Doctor's Debate About Hormones for Male Birth Control
"It's really not new and it's been abandoned for a number of reasons," said Dr. Larry Ross, past president of the American Urological Association.
The first reason, Ross said, is that testosterone injections proved to be unreliable in the past.
"Failure rates as high as 20 percent have been reported," said Ross, who is also professor of urology at the University of Illinois at Chicago.
On the other hand, Ross said testosterone injections can be too effective and, over time, can sterilize a man. "There are not an insignificant number of men who will develop permanent sterility," he said.
Ross said that while men might not see any damage from low testosterone levels in the testes in the short term -- for 6 months or a year -- any longer and the testes can begin to scar.
"Places we've seen this is in steroid abuse like weight lifters, and there's been a lot of talk about baseball players lately," Ross said.
Indeed, Ross said, discussions about testosterone injections for male birth control at urology conferences largely leave out testosterone talks these days.
But researchers of male birth control in the United States say they have to kindly disagree with the notion that the effects of abuse rule out any future for testosterone as birth control.
"I'm not sure I agree that it can lead to sterility," said Armory, who added that in the 35 male hormonal-contraception studies using testosterone he has seen, there has never been a case of irreversible sterility.
"There are these reports of sterility in bodybuilders who take hormones that we don't use; those are veterinary hormones," Armory said. "We have ongoing studies using hormones and, if the subjects were at risk for sterility, we wouldn't be able to do the study."
Armory, who recently started a birth control study with testosterone gel, said researchers are largely experimenting with the timing and application of testosterone at this point.
Would Male Birth Control Ever Work?
Dr. Ronald Swerdloff, a veteran male contraceptive researcher, believes there are issues other than safety or effectiveness that are keeping male hormone contraception research from reaching its goal.

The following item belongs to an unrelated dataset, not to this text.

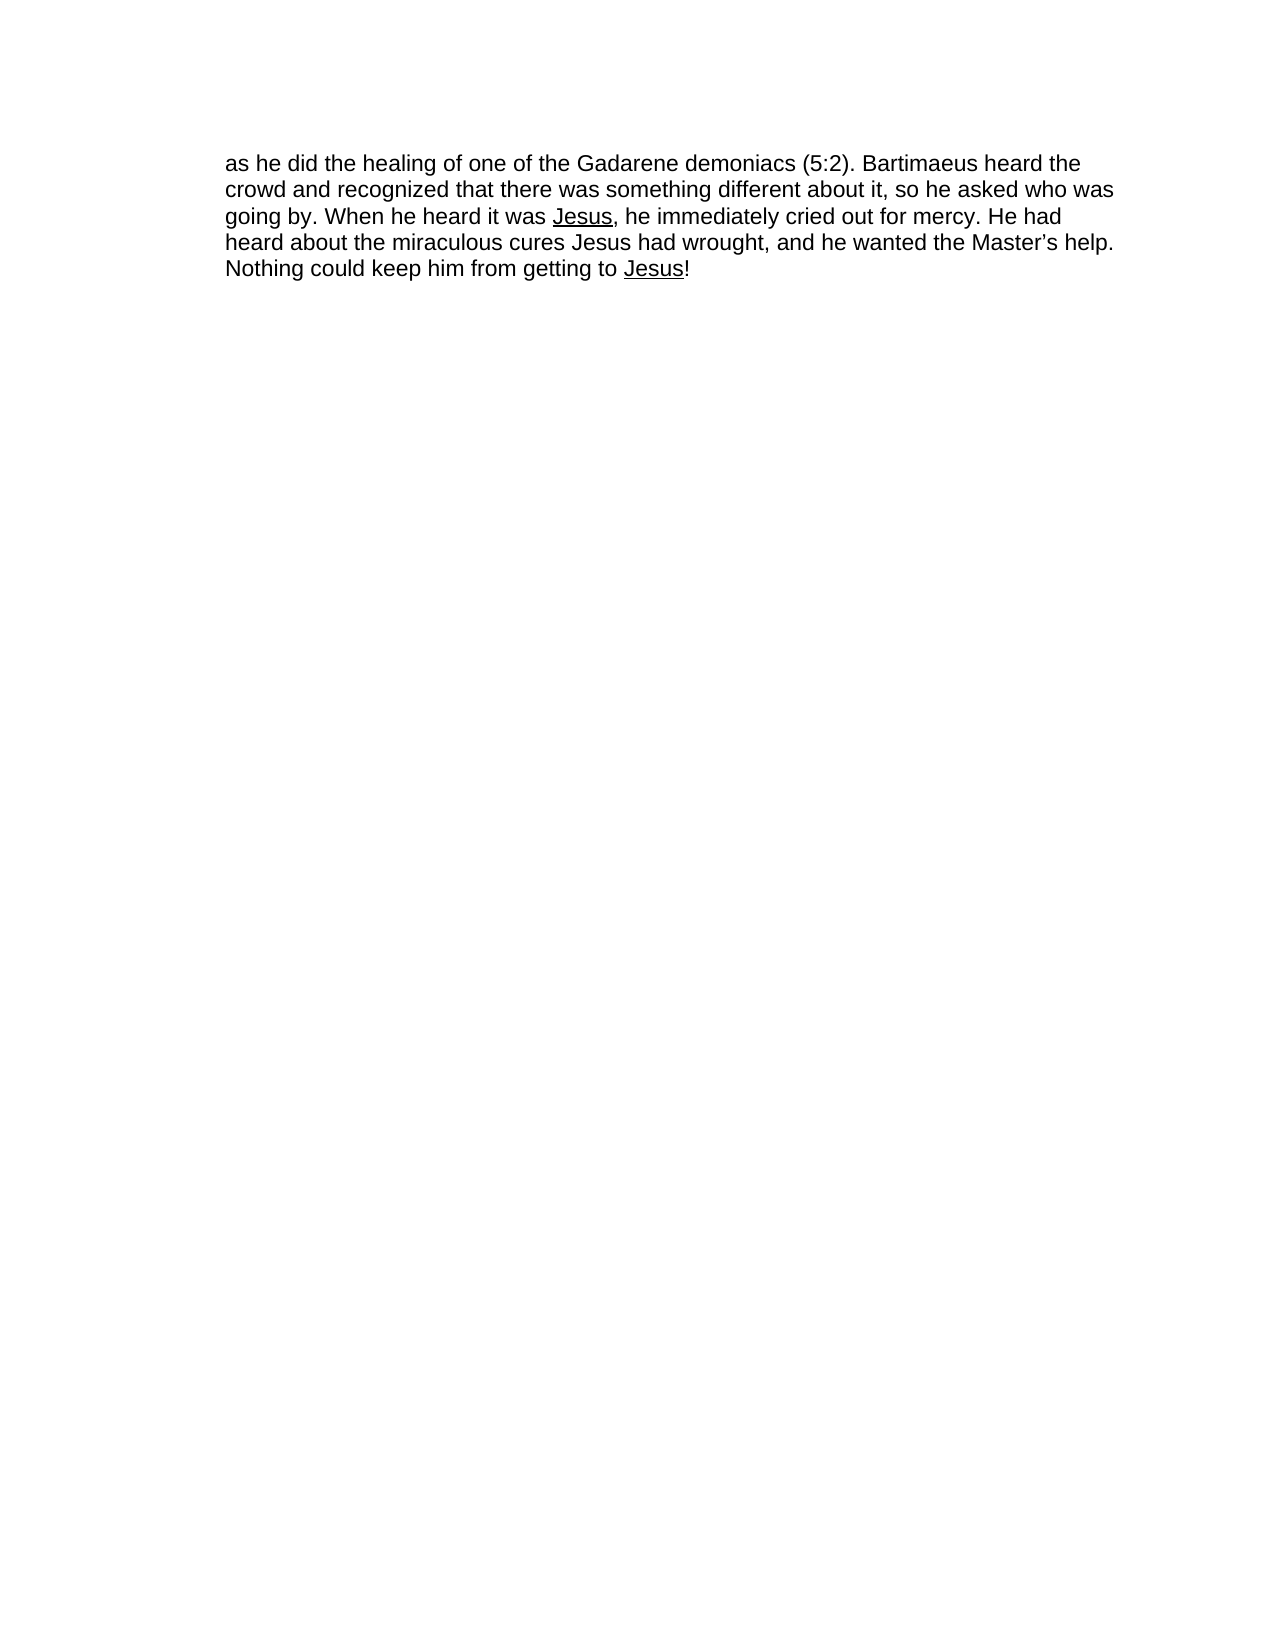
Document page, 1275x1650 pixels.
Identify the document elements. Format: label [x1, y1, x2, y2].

list [187, 150, 1125, 282]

"This as been known for 15 and 20 years that [testosterone injections] are quite effective and that there is a limitation that it didn't work on everybody," Swerdloff said.
"But there's another problem and the other problem is that it doesn't work right away," he said.

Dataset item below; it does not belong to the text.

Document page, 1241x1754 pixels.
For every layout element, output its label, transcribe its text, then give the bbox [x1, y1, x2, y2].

Unlike the condom, which works immediately, or the pill which works within one month's cycle, a man on testosterone may have to wait three months before sperm production shuts down.
Swerdloff thinks the lack of interest by pharmaceutical companies may be another contributor to barriers for male hormone contraception research.
"There hasn't been success in finding a pharmaceutical company that wants to take on this approach," Swerdloff said. "The reasons for that, in my opinion, are the same reasons that in general there have been very, very few new contraceptions for men, or even for women."
Swerdloff believes that -- unlike a new cancer drug that people need and would pay big money for -- pharmaceutical companies don't see the profits in male contraception investments when healthy people already have relatively cheap, safe options for women's birth control or other methods.
"There would be a considerable up-front cost," Swerdloff said.
But at least all doctors can agree that one thing male contraception research isn't missing is interest by the public.
"We don't have a lot of trouble recruiting men for our studies," Amory said. "There are many couples where the woman can't use the pill for a variety of reasons, or just doesn't want the pill."
Amory believes the challenges with male contraception are much greater.
"It's a lot easier to suppress the production of one egg every month than the 1,000 sperm men make once a second, everyday," he said.
"Even when they're lying on the couch, men are actually doing something."